Aku kembali menjalani hari-hari seperti biasa. Perjalanan jauh ke negeri antah berantah begitu menguras tenagaku. Sehari setelah bertemu seorang gadis yang mengaku sangat benci membicarakan takdir itu, aku bertemu lagi dengan seorang lelaki yang hampir sebaya dengan gadis kemarin. Laki-laki itu tampak kehilangan separuh warasnya. Duduk tertegun di pinggir sungai di ujung desa. Melempar-lemparkan kerikil yang sengaja dikumpulkannya di jalanan saat menuju pinggir sungai tersebut. ia tampak lunglai sekali dan tidak bersemangat. Aku lagi-lagi mencoba bertanya, “Ada apa gerangan kau tampak murung sekali kawan?” laki-laki itu pun menatap kosong ke arah sungai dan menjawab dengan sangat lemah sekali. “Aku benci hidupku, seorang gadis yang sangat kucintai menghianatiku, ia memilih untuk menikah dengan laki-laki lain. Aku seperti tak ingin hidup lagi.” Lelaki tersebut menjelaskan dengan nada frustasi yang sangat jelas terlihat. Aku hanya manggut-manggut mendengar penjelasan lelaki itu, sambil terbayang negeri para pemimpi yang sempat kukunjungi.  Negeriku, berbeda jauh dengan negeri para pemimpi tersebut. Di sana, semua orang  bergerak cepat, bergegas seperti tak mau ketinggalan. Meski dengan berjalan kaki dan melintasi medan yang sangat berbahaya, tapi mereka tak kehilangan semangat. Mereka tetap bertekad untuk mewujudkan mimpi-mimpi mereka dan meraih harapan-harapan mereka. Semua orang bergerak cepat, tak ada yang lamban. Mereka berjalan dengan sungguh-sungguh. Bahkan aku seperti malu dengan diriku sendiri saat berada di sana. Hanya aku yang tercengang-cengang dan bergerak lamban. Tapi di sini, di negeriku, malah sebaliknya. Semua orang sibuk mengurusi urusan-urusan yang tak penting, sibuk meratapi dan menyesali kedaan mereka tanpa mncari jalan untuk merubahnya menjadi lebih baik. Di sini, di negeriku, semua orang sibuk mengeluh, sibuk mengurusi urusan orang lain yang sebenarnya tidak patut untuk mereka urus. Saling menjatuhkan satu sama lain, menyibukkan diri dengan urusan perasaan dan berlarut-larut di dalamnya. Itulah negeriku, berbanding terbalik dengan negeri para pemimpi yang pernah kukunjungi.
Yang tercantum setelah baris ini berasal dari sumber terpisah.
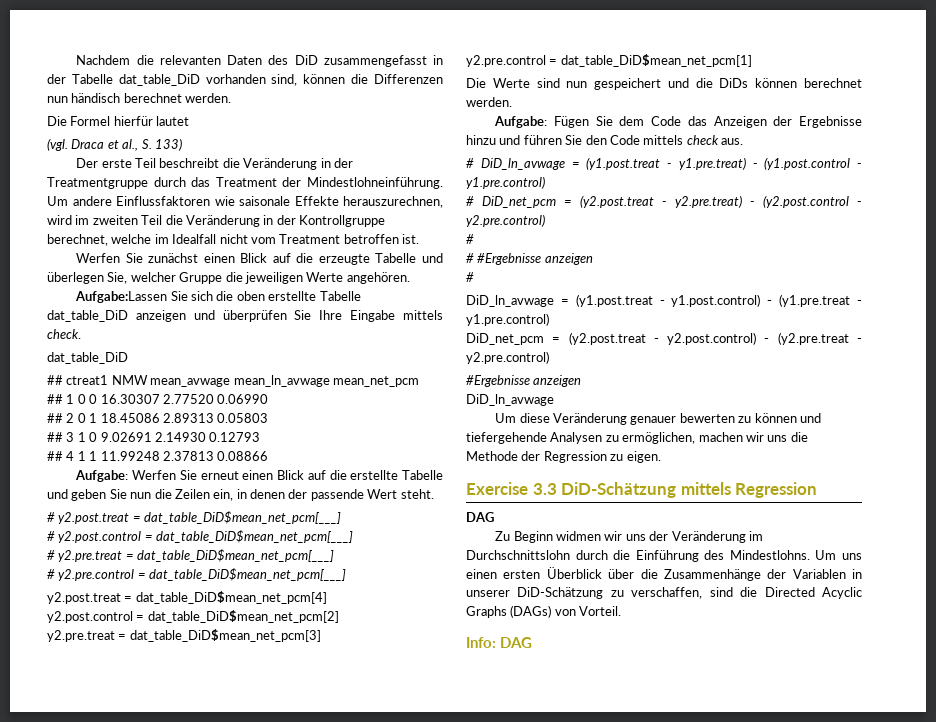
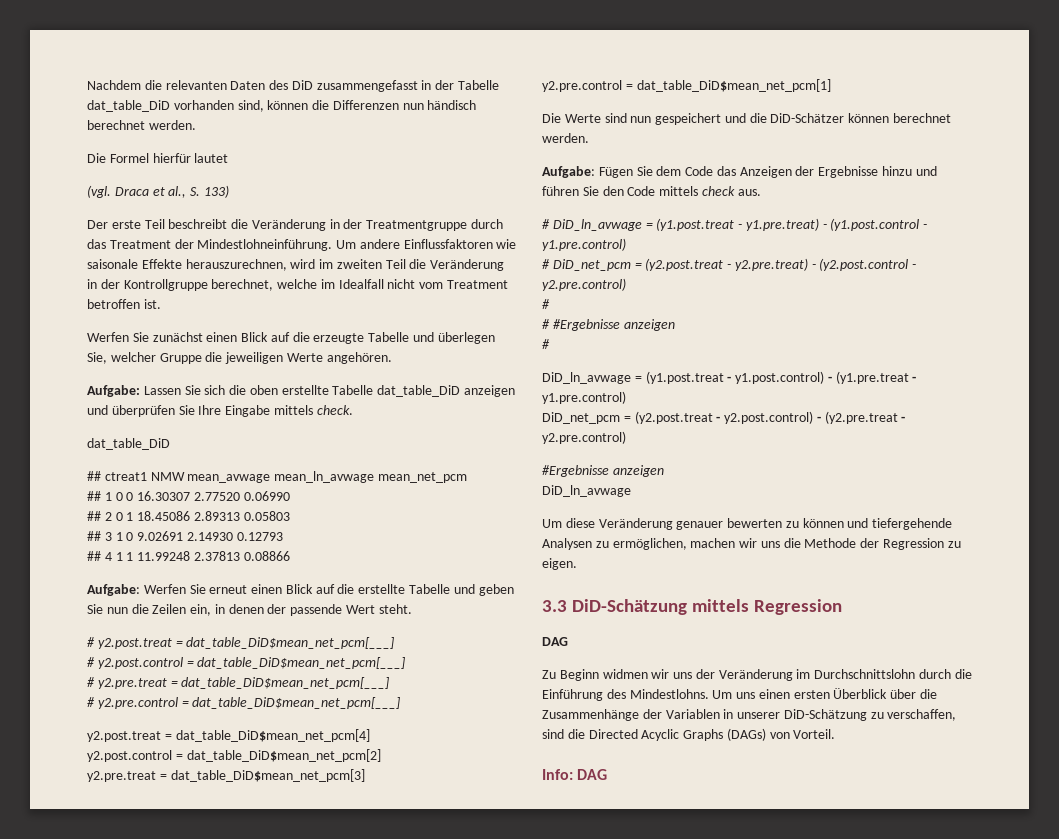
[75,291,168,303] Aufgabe:Lassen -> [87,385,181,397] Aufgabe: Lassen
[719,78,749,88] DiDs -> [770,113,845,123] DiD-Schätzer
[466,482,528,495] Exercise -> (577, 564) none

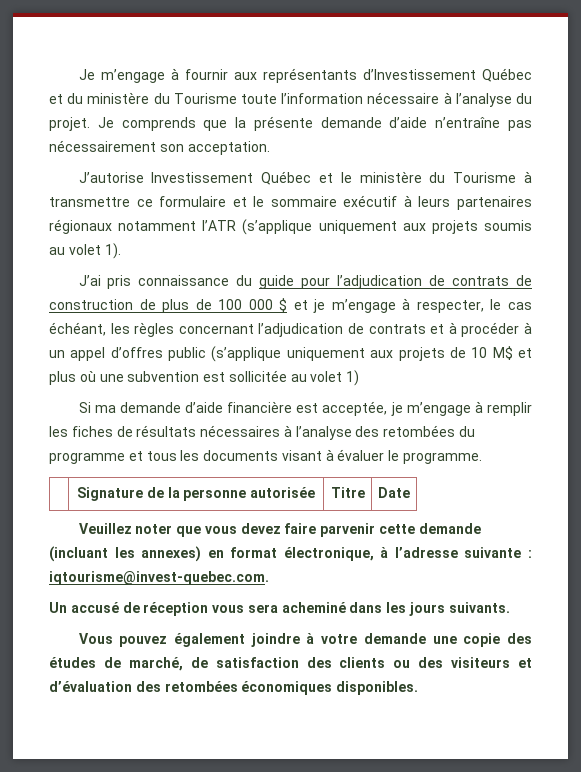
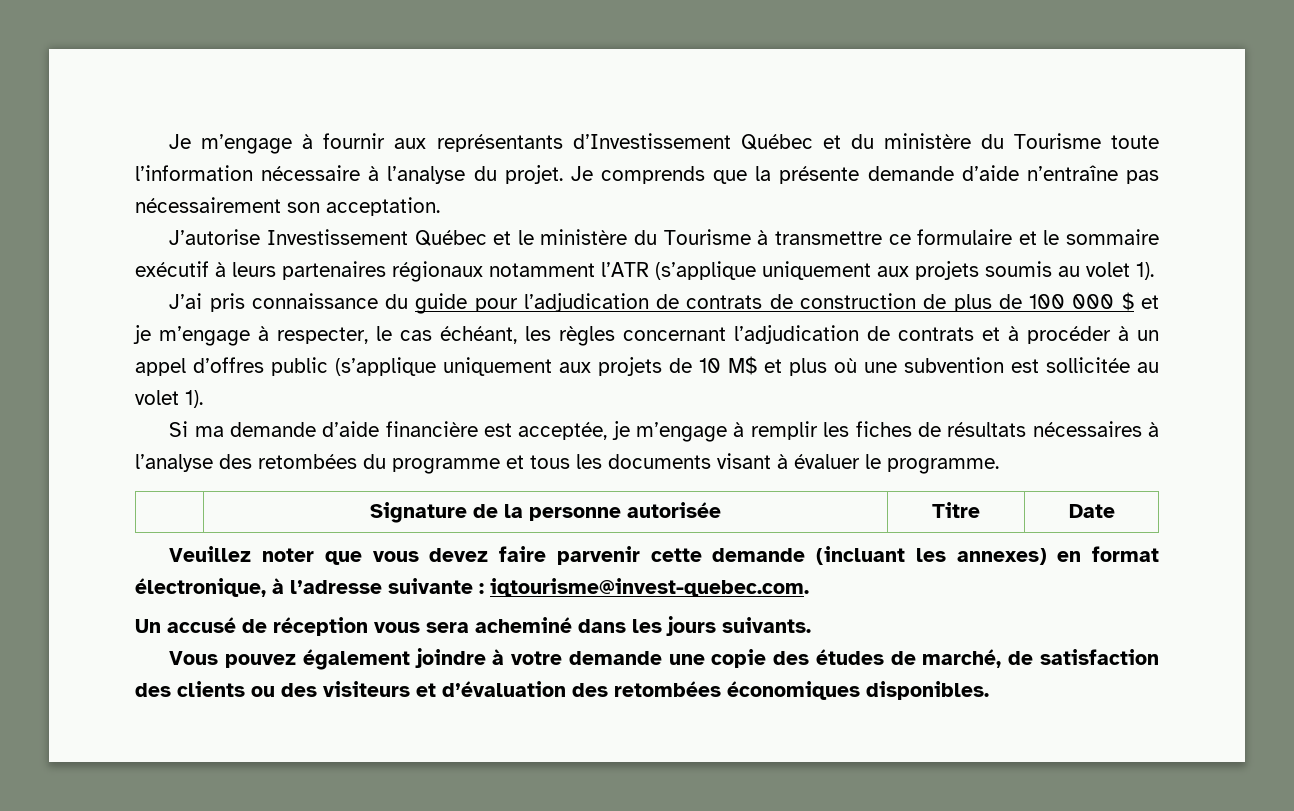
[346,370,360,386] 1) -> [185,390,203,408] 1).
Aku seperti ingin kembali ke negeri itu, negeri para pemimpi. Menyatu bersama mereka untuk meraih mimpi, melabuhkan harapan-harapan yang sejak dulu kurangkai. Tapi aku seperti tersesat di sini. Di negeriku sendiri. Aku hanya berharap bisa kembali menginjakkan kaki di tempat itu, negeri para pemimpi.